Depuis une semaine, une réplique de cinéma me revient sans cesse en tête. Vous vous souvenez du premier Die Hard? Je revois Bruce Willis, alias John McClaine, coincé dans le building où sa femme et plusieurs autres personnes sont retenues prisonnières par un groupe de terroristes… Bruce Willis vient de buter deux ou trois méchants, mais il saigne de partout, bref, le gars est magané. Et il entre en contact avec un policier au sol grâce au walkie-talkie d'un terroriste. Et le policier lui demande :

- McClaine, comment tu te sens?

Et Bruce répond, d'une voix insupportable traduite au Québec :

- Pas aimé, et ça me désole!


Pour plein de raisons, je file un peu comme ça cette semaine. Rien à voir avec vous. Et non, je n'ai pas buté de terroristes. Je ne saigne même pas, en fait. Et je ne vous écris pas ça non plus pour recevoir des messages de sympathie, je vous l'ai dit, y a personne de mort.

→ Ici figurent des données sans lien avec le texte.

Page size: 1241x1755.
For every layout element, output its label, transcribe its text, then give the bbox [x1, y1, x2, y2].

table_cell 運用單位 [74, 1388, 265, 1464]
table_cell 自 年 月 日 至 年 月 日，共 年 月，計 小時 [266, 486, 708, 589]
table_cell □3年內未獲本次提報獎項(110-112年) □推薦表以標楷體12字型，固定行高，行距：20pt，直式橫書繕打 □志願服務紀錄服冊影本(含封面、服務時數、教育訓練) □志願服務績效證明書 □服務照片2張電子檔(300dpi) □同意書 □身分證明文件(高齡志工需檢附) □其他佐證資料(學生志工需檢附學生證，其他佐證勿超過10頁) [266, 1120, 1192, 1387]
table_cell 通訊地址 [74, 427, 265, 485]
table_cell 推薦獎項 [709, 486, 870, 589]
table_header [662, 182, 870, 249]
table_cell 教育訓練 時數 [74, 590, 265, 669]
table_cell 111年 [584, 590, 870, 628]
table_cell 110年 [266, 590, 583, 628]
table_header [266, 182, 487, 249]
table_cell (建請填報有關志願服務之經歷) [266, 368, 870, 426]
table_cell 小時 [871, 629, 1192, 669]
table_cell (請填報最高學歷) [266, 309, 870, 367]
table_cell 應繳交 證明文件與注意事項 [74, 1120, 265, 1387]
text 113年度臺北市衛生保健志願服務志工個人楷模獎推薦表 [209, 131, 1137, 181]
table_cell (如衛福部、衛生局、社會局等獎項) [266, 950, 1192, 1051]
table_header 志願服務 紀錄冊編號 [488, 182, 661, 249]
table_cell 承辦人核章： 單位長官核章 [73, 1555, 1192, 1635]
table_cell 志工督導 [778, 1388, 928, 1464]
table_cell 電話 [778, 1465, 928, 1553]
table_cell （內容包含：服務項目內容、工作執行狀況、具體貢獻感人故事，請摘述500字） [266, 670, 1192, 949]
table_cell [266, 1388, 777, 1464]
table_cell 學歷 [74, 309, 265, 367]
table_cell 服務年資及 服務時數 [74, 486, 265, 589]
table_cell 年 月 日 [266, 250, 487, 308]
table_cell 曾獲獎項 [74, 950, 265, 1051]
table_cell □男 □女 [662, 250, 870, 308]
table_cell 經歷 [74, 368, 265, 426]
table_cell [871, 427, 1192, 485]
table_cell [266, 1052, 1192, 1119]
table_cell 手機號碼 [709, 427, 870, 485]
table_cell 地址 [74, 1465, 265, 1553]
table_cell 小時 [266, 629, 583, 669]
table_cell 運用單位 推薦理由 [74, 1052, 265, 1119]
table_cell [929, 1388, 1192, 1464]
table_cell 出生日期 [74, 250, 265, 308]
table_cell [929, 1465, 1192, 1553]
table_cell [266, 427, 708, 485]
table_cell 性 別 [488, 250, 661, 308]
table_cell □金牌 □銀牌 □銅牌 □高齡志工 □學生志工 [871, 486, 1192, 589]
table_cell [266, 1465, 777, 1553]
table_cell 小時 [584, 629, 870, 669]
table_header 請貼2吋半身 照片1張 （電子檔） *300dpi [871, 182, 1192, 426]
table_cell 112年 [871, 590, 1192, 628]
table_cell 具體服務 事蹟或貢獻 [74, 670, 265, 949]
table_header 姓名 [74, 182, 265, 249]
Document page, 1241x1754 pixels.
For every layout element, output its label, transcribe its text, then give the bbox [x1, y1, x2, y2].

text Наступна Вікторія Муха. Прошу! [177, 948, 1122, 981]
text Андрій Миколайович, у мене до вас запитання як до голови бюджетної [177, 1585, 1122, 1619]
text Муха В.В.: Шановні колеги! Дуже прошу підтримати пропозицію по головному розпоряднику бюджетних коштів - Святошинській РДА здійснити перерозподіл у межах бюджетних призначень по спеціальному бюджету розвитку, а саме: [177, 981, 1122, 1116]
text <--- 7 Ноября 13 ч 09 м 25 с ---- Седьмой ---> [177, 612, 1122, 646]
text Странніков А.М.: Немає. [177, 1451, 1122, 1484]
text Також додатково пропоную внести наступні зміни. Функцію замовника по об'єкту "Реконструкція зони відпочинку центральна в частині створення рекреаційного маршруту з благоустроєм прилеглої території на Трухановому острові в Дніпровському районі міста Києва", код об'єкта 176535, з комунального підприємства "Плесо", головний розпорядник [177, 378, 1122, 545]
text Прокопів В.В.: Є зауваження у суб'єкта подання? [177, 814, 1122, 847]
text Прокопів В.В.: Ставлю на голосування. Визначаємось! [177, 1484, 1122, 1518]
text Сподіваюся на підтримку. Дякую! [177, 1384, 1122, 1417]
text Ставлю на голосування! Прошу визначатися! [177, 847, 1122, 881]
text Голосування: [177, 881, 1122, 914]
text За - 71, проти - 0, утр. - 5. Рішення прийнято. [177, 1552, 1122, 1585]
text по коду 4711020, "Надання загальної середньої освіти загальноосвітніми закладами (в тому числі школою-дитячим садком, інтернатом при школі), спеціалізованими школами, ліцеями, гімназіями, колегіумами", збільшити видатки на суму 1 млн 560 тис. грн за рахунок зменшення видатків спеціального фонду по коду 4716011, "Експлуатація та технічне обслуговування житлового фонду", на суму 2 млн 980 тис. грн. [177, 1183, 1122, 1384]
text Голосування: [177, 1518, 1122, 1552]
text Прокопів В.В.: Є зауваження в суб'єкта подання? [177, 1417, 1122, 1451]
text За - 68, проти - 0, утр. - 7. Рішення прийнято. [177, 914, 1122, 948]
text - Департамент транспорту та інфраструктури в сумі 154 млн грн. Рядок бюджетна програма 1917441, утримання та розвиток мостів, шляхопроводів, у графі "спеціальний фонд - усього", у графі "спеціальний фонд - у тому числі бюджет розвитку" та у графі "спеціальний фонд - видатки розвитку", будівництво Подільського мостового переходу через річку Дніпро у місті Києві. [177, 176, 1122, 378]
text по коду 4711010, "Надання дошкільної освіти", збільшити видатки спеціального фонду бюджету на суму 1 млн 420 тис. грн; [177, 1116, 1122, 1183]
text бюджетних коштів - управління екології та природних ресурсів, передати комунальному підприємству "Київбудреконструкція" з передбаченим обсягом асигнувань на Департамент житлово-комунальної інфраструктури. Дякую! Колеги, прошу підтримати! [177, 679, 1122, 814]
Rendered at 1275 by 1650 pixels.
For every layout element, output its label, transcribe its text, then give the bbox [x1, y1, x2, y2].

Ne démarrez pas un téléthon non plus, ce n'est vraiment pas nécessaire… Ce que je veux vous dire, c'est qu'on a tous nos petits et nos gros problèmes et nos façons de penser à autre chose ou de nous en sortir. Ma façon à moi, c'est de me garrocher à corps perdu dans la musique et le cinéma, qui sont deux de mes grandes passions. Et j'ai vu et entendu bien des trucs dans les derniers jours dont j'ai le goût de vous parler. Et en passant, les jeunes, les passions, c'est important (dit-il avec une voix touchante à la Mario St-Amand)… Donc, Showtime!!!


MYSTIC RIVER
Quand on repense à Clint Eastwood, de son époque d'acteur western, on voit un visage impassible, un regard décidé, une imperturbable force tranquille… Maintenant qu'il est réalisateur, c'est la même impression de force tranquille qui se dégage des films de celui qu'on appelait le " Man With No Name ". Mystic River est un film sobre et majestueux, qui traite de la vie, de l'amitié, des décisions importantes et des événements qui nous suivent jusqu'à la fin de nos jours. Les performances d'acteurs sont exceptionnelles, en particulier Sean Penn dans son rôle de père éploré qui a perdu sa fille préférée, et aussi Tim Robbins, effrayant et inquiétant dans le rôle d'un homme qui traîne un lourd, très lourd passé. Le film est si solide que même Kevin Bacon y sonne juste. Sans vous dévoiler l'histoire, Eastwood nous présente trois amis d'enfance dont les destins se retrouvent à nouveau liés dans une tragédie. Et on plonge rapidement dans les eaux troubles de Mystic River, pour en ressortir à bout de souffle, devant un film solide à tous les niveaux qui devient un des premiers de l'année à être pris au sérieux pour les Oscars. Faut croire que le vieux Eastwood a encore quelques bonnes munitions pour nous parler avec autant de finesse des bons, des brutes et des truands qui se cachent en chacun de nous. En passant, Clint Eastwood a déclaré il y a quelque temps en conférence de presse qu'il n'y a rien de plus horrible comme crime qu'une agression contre un enfant. Dommage que notre maire et nos médias ne pensent pas de la même manière ici à Québec….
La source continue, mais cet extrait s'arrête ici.